- AIM OF THE EXERCISE: Using the listing below, retype exactly the lines starting at the one with "middle dip: (479, 742)" and ending at the one with "thumb tip: (709, 674)", and include both.

#####

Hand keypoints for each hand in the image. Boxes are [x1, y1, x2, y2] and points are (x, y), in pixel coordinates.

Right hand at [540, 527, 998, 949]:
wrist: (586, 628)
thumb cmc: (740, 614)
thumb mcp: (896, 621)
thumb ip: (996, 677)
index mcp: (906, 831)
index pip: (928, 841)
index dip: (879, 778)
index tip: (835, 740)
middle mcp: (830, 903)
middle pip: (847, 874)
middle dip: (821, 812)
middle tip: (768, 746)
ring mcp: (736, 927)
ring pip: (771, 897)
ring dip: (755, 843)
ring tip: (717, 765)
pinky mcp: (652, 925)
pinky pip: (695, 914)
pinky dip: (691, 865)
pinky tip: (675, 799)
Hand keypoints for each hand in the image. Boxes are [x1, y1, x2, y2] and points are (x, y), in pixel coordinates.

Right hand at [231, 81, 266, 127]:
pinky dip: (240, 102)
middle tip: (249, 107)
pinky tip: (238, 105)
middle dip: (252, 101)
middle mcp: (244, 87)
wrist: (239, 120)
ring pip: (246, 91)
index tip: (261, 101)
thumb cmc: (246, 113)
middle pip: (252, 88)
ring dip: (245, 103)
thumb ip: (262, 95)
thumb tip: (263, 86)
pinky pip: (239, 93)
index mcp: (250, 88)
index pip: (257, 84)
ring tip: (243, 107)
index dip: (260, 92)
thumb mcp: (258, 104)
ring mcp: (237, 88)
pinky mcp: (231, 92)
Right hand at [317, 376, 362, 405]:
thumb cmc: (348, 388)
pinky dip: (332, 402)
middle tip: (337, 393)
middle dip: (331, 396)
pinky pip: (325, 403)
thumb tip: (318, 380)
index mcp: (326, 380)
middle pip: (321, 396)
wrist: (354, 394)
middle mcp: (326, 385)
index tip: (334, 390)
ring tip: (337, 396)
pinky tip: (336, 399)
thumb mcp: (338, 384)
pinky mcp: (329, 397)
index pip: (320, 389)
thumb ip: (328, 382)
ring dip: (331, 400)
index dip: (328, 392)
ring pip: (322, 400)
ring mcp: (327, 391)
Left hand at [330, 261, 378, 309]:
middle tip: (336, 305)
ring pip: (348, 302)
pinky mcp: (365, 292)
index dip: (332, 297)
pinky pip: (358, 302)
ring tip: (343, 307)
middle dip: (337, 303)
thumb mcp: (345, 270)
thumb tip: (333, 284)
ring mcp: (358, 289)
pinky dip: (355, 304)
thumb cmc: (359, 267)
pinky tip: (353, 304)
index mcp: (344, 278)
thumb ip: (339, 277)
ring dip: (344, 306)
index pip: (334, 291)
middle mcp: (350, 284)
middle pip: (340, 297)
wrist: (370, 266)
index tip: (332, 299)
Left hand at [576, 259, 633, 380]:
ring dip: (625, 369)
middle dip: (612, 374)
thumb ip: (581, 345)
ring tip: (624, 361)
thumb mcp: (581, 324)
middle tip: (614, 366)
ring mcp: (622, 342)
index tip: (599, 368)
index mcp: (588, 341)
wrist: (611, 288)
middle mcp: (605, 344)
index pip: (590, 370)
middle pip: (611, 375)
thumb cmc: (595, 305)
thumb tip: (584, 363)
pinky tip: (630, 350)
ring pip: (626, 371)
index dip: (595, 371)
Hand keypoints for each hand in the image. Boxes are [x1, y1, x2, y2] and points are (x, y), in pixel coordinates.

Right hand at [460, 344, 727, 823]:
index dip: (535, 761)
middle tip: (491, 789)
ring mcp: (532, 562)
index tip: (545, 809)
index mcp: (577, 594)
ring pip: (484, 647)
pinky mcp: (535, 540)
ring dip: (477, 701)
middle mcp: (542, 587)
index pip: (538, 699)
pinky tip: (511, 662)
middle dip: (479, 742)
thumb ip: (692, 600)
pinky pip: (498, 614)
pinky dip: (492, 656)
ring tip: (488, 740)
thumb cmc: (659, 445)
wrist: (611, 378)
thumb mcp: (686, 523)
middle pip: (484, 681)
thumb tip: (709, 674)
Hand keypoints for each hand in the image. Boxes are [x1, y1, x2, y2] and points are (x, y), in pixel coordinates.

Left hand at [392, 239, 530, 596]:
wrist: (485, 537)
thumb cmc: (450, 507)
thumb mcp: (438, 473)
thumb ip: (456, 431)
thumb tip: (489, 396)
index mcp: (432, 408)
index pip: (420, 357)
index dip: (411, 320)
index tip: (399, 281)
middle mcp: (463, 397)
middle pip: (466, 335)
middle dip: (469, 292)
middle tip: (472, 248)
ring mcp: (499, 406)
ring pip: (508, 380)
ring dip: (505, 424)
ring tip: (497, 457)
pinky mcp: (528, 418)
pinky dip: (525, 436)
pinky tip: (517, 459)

#####

- ANSWER FOR THE TASK:
middle dip: (479, 742)
thumb ip: (692, 600)
pinky pip: (498, 614)
pinky dip: (492, 656)
ring tip: (488, 740)
thumb cmc: (659, 445)
wrist: (611, 378)
thumb mcp: (686, 523)
middle pip: (484, 681)
thumb tip: (709, 674)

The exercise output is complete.